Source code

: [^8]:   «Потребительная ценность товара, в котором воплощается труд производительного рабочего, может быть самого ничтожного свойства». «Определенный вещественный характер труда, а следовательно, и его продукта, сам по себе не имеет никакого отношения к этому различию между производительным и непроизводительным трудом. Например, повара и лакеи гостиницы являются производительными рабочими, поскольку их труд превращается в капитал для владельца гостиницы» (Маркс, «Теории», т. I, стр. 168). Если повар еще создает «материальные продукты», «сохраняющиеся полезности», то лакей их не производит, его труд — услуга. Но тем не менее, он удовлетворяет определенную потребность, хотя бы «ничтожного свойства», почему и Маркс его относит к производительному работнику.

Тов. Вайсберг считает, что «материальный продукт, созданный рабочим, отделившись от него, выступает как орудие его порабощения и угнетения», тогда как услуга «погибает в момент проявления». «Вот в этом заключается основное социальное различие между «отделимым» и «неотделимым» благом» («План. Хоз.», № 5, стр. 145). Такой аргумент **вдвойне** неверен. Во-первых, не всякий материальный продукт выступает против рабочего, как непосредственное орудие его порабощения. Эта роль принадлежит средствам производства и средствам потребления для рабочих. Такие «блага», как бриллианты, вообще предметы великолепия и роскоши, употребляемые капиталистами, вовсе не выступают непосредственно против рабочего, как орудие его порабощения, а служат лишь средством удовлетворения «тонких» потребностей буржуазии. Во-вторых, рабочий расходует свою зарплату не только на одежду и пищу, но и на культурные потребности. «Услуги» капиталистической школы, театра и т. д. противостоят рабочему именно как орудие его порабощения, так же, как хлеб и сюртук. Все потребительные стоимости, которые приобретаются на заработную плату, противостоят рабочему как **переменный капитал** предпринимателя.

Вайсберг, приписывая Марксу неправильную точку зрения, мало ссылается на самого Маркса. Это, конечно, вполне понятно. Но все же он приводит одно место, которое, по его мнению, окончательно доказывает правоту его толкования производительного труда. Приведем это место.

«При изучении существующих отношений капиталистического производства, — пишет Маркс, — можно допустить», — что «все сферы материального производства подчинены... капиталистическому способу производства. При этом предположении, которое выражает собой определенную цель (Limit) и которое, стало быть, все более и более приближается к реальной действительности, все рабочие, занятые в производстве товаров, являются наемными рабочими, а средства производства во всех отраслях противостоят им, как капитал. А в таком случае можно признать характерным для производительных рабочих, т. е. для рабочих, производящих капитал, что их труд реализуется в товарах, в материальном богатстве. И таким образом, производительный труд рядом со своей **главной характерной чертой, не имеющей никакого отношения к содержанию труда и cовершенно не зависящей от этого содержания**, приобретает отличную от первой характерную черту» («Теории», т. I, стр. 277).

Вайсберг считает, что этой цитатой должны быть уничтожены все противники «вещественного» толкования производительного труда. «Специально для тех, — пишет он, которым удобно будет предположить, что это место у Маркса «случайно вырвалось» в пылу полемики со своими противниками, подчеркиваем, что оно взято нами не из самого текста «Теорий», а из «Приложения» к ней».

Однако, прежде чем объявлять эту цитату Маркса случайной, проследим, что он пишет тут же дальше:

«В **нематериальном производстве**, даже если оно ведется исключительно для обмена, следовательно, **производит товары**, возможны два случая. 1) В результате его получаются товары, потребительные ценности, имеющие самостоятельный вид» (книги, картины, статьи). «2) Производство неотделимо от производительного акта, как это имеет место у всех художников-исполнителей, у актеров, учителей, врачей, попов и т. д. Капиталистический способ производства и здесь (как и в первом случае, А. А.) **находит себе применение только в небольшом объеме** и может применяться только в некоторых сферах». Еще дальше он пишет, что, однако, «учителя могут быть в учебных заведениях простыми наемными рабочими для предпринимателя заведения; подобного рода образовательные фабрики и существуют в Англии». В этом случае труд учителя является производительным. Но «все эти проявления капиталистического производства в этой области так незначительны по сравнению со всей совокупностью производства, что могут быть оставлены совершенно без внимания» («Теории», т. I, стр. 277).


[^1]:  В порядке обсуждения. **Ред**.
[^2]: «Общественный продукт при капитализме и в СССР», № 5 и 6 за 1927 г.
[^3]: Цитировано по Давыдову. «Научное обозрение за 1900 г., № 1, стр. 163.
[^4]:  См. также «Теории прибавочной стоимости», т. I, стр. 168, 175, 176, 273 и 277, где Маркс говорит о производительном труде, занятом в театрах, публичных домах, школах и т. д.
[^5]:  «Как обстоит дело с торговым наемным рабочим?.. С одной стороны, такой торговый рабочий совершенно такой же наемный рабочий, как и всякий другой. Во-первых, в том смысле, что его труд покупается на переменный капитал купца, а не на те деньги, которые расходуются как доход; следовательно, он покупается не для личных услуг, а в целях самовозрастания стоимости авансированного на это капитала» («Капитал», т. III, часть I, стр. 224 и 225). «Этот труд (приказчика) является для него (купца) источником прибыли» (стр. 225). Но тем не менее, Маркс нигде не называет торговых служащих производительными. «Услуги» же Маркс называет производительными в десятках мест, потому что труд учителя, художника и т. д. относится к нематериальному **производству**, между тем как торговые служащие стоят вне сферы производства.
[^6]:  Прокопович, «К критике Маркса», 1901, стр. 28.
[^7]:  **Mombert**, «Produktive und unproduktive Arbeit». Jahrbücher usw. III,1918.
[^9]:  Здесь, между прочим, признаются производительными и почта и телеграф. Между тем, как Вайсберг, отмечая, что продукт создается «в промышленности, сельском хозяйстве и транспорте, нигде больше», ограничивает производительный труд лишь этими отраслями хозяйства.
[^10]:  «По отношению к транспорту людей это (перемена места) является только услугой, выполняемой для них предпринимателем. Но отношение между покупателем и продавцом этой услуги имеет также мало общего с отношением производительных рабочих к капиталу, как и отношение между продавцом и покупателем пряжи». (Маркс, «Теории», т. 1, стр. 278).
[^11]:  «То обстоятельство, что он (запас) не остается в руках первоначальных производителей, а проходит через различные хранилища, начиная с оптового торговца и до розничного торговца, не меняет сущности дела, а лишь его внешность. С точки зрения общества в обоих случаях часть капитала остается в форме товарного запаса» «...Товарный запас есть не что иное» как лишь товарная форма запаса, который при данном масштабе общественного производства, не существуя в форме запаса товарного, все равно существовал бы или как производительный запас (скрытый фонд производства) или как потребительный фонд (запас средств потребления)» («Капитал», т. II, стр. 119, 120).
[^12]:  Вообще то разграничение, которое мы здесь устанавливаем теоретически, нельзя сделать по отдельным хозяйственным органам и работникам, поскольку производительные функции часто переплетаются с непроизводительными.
□ □ □
• Problem statement: Reproduce the entries with every "Вайсберг" changed to "Вейсберг" and nothing else altered.

• Completed exercise:
Source code

: [^8]:   «Потребительная ценность товара, в котором воплощается труд производительного рабочего, может быть самого ничтожного свойства». «Определенный вещественный характер труда, а следовательно, и его продукта, сам по себе не имеет никакого отношения к этому различию между производительным и непроизводительным трудом. Например, повара и лакеи гостиницы являются производительными рабочими, поскольку их труд превращается в капитал для владельца гостиницы» (Маркс, «Теории», т. I, стр. 168). Если повар еще создает «материальные продукты», «сохраняющиеся полезности», то лакей их не производит, его труд — услуга. Но тем не менее, он удовлетворяет определенную потребность, хотя бы «ничтожного свойства», почему и Маркс его относит к производительному работнику.

Тов. Вейсберг считает, что «материальный продукт, созданный рабочим, отделившись от него, выступает как орудие его порабощения и угнетения», тогда как услуга «погибает в момент проявления». «Вот в этом заключается основное социальное различие между «отделимым» и «неотделимым» благом» («План. Хоз.», № 5, стр. 145). Такой аргумент **вдвойне** неверен. Во-первых, не всякий материальный продукт выступает против рабочего, как непосредственное орудие его порабощения. Эта роль принадлежит средствам производства и средствам потребления для рабочих. Такие «блага», как бриллианты, вообще предметы великолепия и роскоши, употребляемые капиталистами, вовсе не выступают непосредственно против рабочего, как орудие его порабощения, а служат лишь средством удовлетворения «тонких» потребностей буржуазии. Во-вторых, рабочий расходует свою зарплату не только на одежду и пищу, но и на культурные потребности. «Услуги» капиталистической школы, театра и т. д. противостоят рабочему именно как орудие его порабощения, так же, как хлеб и сюртук. Все потребительные стоимости, которые приобретаются на заработную плату, противостоят рабочему как **переменный капитал** предпринимателя.

Вейсберг, приписывая Марксу неправильную точку зрения, мало ссылается на самого Маркса. Это, конечно, вполне понятно. Но все же он приводит одно место, которое, по его мнению, окончательно доказывает правоту его толкования производительного труда. Приведем это место.

«При изучении существующих отношений капиталистического производства, — пишет Маркс, — можно допустить», — что «все сферы материального производства подчинены... капиталистическому способу производства. При этом предположении, которое выражает собой определенную цель (Limit) и которое, стало быть, все более и более приближается к реальной действительности, все рабочие, занятые в производстве товаров, являются наемными рабочими, а средства производства во всех отраслях противостоят им, как капитал. А в таком случае можно признать характерным для производительных рабочих, т. е. для рабочих, производящих капитал, что их труд реализуется в товарах, в материальном богатстве. И таким образом, производительный труд рядом со своей **главной характерной чертой, не имеющей никакого отношения к содержанию труда и cовершенно не зависящей от этого содержания**, приобретает отличную от первой характерную черту» («Теории», т. I, стр. 277).

Вейсберг считает, что этой цитатой должны быть уничтожены все противники «вещественного» толкования производительного труда. «Специально для тех, — пишет он, которым удобно будет предположить, что это место у Маркса «случайно вырвалось» в пылу полемики со своими противниками, подчеркиваем, что оно взято нами не из самого текста «Теорий», а из «Приложения» к ней».

Однако, прежде чем объявлять эту цитату Маркса случайной, проследим, что он пишет тут же дальше:

«В **нематериальном производстве**, даже если оно ведется исключительно для обмена, следовательно, **производит товары**, возможны два случая. 1) В результате его получаются товары, потребительные ценности, имеющие самостоятельный вид» (книги, картины, статьи). «2) Производство неотделимо от производительного акта, как это имеет место у всех художников-исполнителей, у актеров, учителей, врачей, попов и т. д. Капиталистический способ производства и здесь (как и в первом случае, А. А.) **находит себе применение только в небольшом объеме** и может применяться только в некоторых сферах». Еще дальше он пишет, что, однако, «учителя могут быть в учебных заведениях простыми наемными рабочими для предпринимателя заведения; подобного рода образовательные фабрики и существуют в Англии». В этом случае труд учителя является производительным. Но «все эти проявления капиталистического производства в этой области так незначительны по сравнению со всей совокупностью производства, что могут быть оставлены совершенно без внимания» («Теории», т. I, стр. 277).


[^1]:  В порядке обсуждения. **Ред**.
[^2]: «Общественный продукт при капитализме и в СССР», № 5 и 6 за 1927 г.
[^3]: Цитировано по Давыдову. «Научное обозрение за 1900 г., № 1, стр. 163.
[^4]:  См. также «Теории прибавочной стоимости», т. I, стр. 168, 175, 176, 273 и 277, где Маркс говорит о производительном труде, занятом в театрах, публичных домах, школах и т. д.
[^5]:  «Как обстоит дело с торговым наемным рабочим?.. С одной стороны, такой торговый рабочий совершенно такой же наемный рабочий, как и всякий другой. Во-первых, в том смысле, что его труд покупается на переменный капитал купца, а не на те деньги, которые расходуются как доход; следовательно, он покупается не для личных услуг, а в целях самовозрастания стоимости авансированного на это капитала» («Капитал», т. III, часть I, стр. 224 и 225). «Этот труд (приказчика) является для него (купца) источником прибыли» (стр. 225). Но тем не менее, Маркс нигде не называет торговых служащих производительными. «Услуги» же Маркс называет производительными в десятках мест, потому что труд учителя, художника и т. д. относится к нематериальному **производству**, между тем как торговые служащие стоят вне сферы производства.
[^6]:  Прокопович, «К критике Маркса», 1901, стр. 28.
[^7]:  **Mombert**, «Produktive und unproduktive Arbeit». Jahrbücher usw. III,1918.
[^9]:  Здесь, между прочим, признаются производительными и почта и телеграф. Между тем, как Вейсберг, отмечая, что продукт создается «в промышленности, сельском хозяйстве и транспорте, нигде больше», ограничивает производительный труд лишь этими отраслями хозяйства.
[^10]:  «По отношению к транспорту людей это (перемена места) является только услугой, выполняемой для них предпринимателем. Но отношение между покупателем и продавцом этой услуги имеет также мало общего с отношением производительных рабочих к капиталу, как и отношение между продавцом и покупателем пряжи». (Маркс, «Теории», т. 1, стр. 278).
[^11]:  «То обстоятельство, что он (запас) не остается в руках первоначальных производителей, а проходит через различные хранилища, начиная с оптового торговца и до розничного торговца, не меняет сущности дела, а лишь его внешность. С точки зрения общества в обоих случаях часть капитала остается в форме товарного запаса» «...Товарный запас есть не что иное» как лишь товарная форма запаса, который при данном масштабе общественного производства, не существуя в форме запаса товарного, все равно существовал бы или как производительный запас (скрытый фонд производства) или как потребительный фонд (запас средств потребления)» («Капитал», т. II, стр. 119, 120).
[^12]:  Вообще то разграничение, которое мы здесь устанавливаем теоретически, нельзя сделать по отдельным хозяйственным органам и работникам, поскольку производительные функции часто переплетаются с непроизводительными.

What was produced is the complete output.